PASSAGE CITÉ:
::::
Ces fondations font pourtant un peu l’originalité de Cuenca. La clairvoyance politique de la ville fut de combiner un patrimoine historique unique avec l’art contemporain et en faire une référence mondiale. Allier des extrêmes que beaucoup séparaient. Inscrire l’art dans une continuité historique et faire de ces maisons suspendues des œuvres vivantes, en permettant au visiteur de ne pas se cantonner aux indispensables musées avec tableaux et armures. Cette association fait le charme de Cuenca, et d’une certaine manière, assure un renouvellement et une jeunesse à la ville qui attire des visiteurs de tous horizons et des artistes comme Keiko Mataki, Kozo Okano, Périco et bien d’autres.

En parallèle, le grand tourisme se déploie. La région et la ville construisent une nouvelle connexion vers le centre historique de Cuenca : la falaise s’habille d’une impressionnante diagonale d’escaliers roulants, de rampes et d’un ascenseur panoramique. Sous couvert de développement économique et de tourisme durable et pour réduire la circulation automobile dans le centre historique, ce projet pourrait dénaturer la ville et risque de l’inonder de contingents entiers de touristes que des cars déposent sur une aire facilement accessible. Attention à ne pas inscrire Cuenca au patrimoine mondial de l’ultra-tourisme, comme Héraklion ou les gorges de Samara en Crète, et tant d’autres sites qui souffrent de « surtourisme » pour reprendre un terme à la mode. Il n’est pourtant pas si difficile de marcher ou de prendre un bus pour se rendre en centre-ville.
::::
EXTRAITS DE DONNÉES:
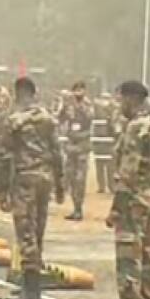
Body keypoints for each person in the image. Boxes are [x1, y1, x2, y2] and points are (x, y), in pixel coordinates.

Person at [104, 80, 150, 299]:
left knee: (128, 257)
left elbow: (127, 172)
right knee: (148, 254)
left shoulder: (134, 128)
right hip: (149, 196)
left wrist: (116, 207)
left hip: (133, 200)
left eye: (122, 100)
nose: (120, 105)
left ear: (130, 99)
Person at [0, 76, 63, 299]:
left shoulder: (14, 120)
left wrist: (2, 190)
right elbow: (57, 152)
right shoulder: (48, 119)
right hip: (45, 179)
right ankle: (32, 285)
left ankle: (31, 289)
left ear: (17, 93)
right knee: (38, 231)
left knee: (25, 232)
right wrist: (61, 183)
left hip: (25, 178)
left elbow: (4, 157)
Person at [59, 81, 94, 221]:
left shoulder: (87, 105)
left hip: (82, 145)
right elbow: (61, 117)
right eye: (76, 90)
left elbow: (89, 118)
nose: (78, 92)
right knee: (71, 178)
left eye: (81, 90)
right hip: (71, 145)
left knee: (80, 179)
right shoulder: (68, 105)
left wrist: (78, 106)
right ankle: (74, 207)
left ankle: (79, 209)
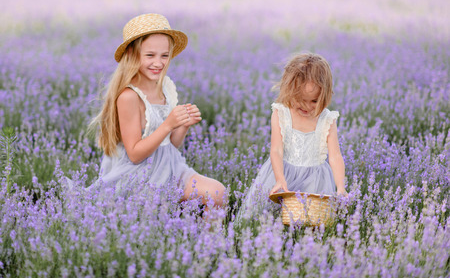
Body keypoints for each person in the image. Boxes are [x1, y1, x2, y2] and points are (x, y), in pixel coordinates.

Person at [87, 13, 226, 207]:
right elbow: (135, 155)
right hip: (138, 175)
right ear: (132, 55)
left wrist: (182, 125)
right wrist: (169, 123)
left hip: (170, 168)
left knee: (218, 193)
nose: (158, 63)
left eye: (165, 56)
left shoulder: (165, 88)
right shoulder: (129, 97)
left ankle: (210, 238)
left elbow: (169, 145)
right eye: (150, 55)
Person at [240, 52, 347, 218]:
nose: (306, 106)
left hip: (315, 180)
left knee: (312, 219)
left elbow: (335, 156)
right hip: (283, 173)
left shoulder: (327, 120)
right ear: (288, 91)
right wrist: (279, 178)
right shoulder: (280, 113)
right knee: (267, 215)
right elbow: (276, 150)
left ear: (324, 96)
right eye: (301, 99)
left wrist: (340, 186)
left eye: (314, 101)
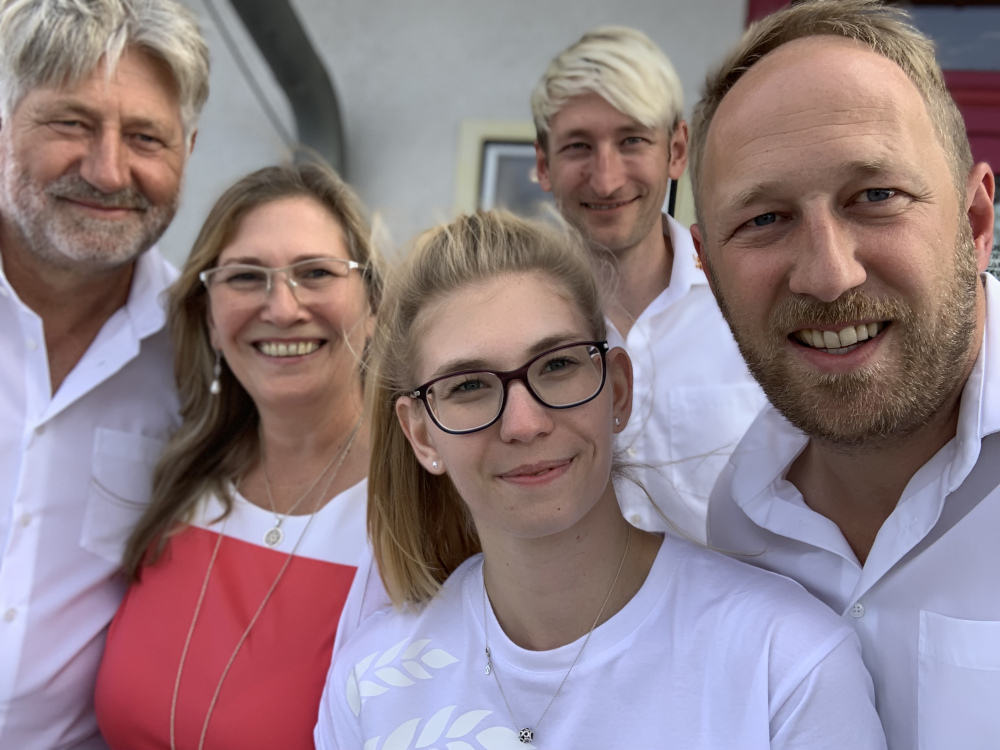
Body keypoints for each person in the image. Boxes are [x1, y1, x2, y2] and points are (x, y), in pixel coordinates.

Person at [315, 210, 886, 749]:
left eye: (557, 365)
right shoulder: (371, 685)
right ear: (420, 434)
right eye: (468, 386)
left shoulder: (782, 661)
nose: (524, 423)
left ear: (616, 390)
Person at [688, 2, 997, 748]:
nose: (829, 276)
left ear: (977, 220)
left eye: (876, 197)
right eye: (763, 219)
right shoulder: (739, 519)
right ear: (707, 267)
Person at [93, 162, 382, 750]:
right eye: (247, 277)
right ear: (209, 317)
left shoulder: (423, 509)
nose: (282, 308)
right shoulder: (182, 483)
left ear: (372, 306)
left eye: (316, 273)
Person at [0, 1, 208, 747]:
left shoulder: (208, 357)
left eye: (146, 137)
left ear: (188, 148)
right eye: (71, 124)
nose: (108, 169)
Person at [530, 26, 767, 540]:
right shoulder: (516, 328)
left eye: (632, 140)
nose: (608, 178)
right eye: (578, 147)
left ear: (676, 150)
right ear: (544, 164)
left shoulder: (752, 303)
::::
Recopiez intégralement le passage sur Cuenca, sans en modifier un seul mot ni un seul signe de ponctuation.

Ces fondations font pourtant un peu l’originalité de Cuenca. La clairvoyance politique de la ville fut de combiner un patrimoine historique unique avec l’art contemporain et en faire une référence mondiale. Allier des extrêmes que beaucoup séparaient. Inscrire l’art dans une continuité historique et faire de ces maisons suspendues des œuvres vivantes, en permettant au visiteur de ne pas se cantonner aux indispensables musées avec tableaux et armures. Cette association fait le charme de Cuenca, et d’une certaine manière, assure un renouvellement et une jeunesse à la ville qui attire des visiteurs de tous horizons et des artistes comme Keiko Mataki, Kozo Okano, Périco et bien d’autres.

En parallèle, le grand tourisme se déploie. La région et la ville construisent une nouvelle connexion vers le centre historique de Cuenca : la falaise s’habille d’une impressionnante diagonale d’escaliers roulants, de rampes et d’un ascenseur panoramique. Sous couvert de développement économique et de tourisme durable et pour réduire la circulation automobile dans le centre historique, ce projet pourrait dénaturer la ville et risque de l’inonder de contingents entiers de touristes que des cars déposent sur une aire facilement accessible. Attention à ne pas inscrire Cuenca au patrimoine mondial de l’ultra-tourisme, comme Héraklion ou les gorges de Samara en Crète, et tant d’autres sites qui souffrent de « surtourisme » pour reprendre un terme à la mode. Il n’est pourtant pas si difficile de marcher ou de prendre un bus pour se rendre en centre-ville.